In November 2024, the FASB issued ASU 2024-03, Income Statement - Reporting Comprehensive Income - Expense Disaggregation Disclosures (Subtopic 220-40): Disaggregation of Income Statement Expenses. The ASU requires additional disclosure of the nature of expenses included in the income statement as well as disclosures about specific types of expenses included in the expense captions presented in the income statement as well as disclosures about selling expenses. The ASU is effective for annual periods beginning after December 15, 2026. Early adoption is permitted. The Company is in the process of evaluating the impact the adoption of this ASU will have on the financial statements and related disclosures.
In July 2025, the FASB issued ASU 2025-05, Financial Instruments — Credit Losses (Topic 326): Measurement of Credit Losses for Accounts Receivable and Contract Assets. The ASU amends guidance for measuring credit losses on current accounts receivable and current contract assets arising from transactions accounted for under ASC 606, Revenue from Contracts with Customers. The ASU is effective for annual periods beginning after December 15, 2025, and interim reporting periods within those annual reporting periods. Early adoption is also permitted for annual or interim financial statements that have not yet been issued or made available for issuance. The Company is in the process of evaluating the impact the adoption of this ASU will have on the financial statements and related disclosures.

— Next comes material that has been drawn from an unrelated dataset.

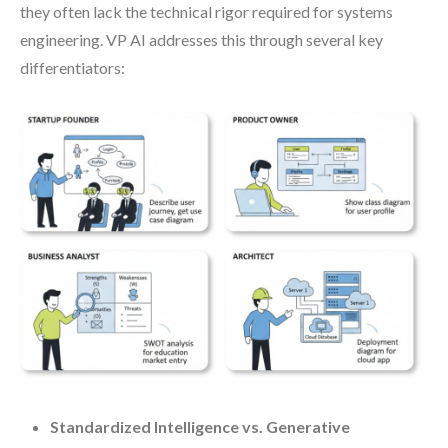
they often lack the technical rigor required for systems
engineering. VP AI addresses this through several key
differentiators:
Standardized Intelligence vs. Generative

In September 2025, the FASB issued ASU 2025-06, Intangibles — Goodwill and Other — Internal-Use Software (Subtopic 350-40): Targeted Improvements to the Accounting for Internal-Use Software. The ASU clarifies and modernizes the accounting for costs related to internal-use software. The ASU is effective for annual periods beginning after December 15, 2027, and interim reporting periods within those annual reporting periods. Early adoption is also permitted for annual or interim financial statements that have not yet been issued or made available for issuance. The Company is in the process of evaluating the impact the adoption of this ASU will have on the financial statements and related disclosures.
Other recent accounting pronouncements issued by the FASB (including its Emerging Issues Task Force) and the SEC have not had, or are not anticipated to have, a significant effect on the Company’s consolidated financial statements, both present and future.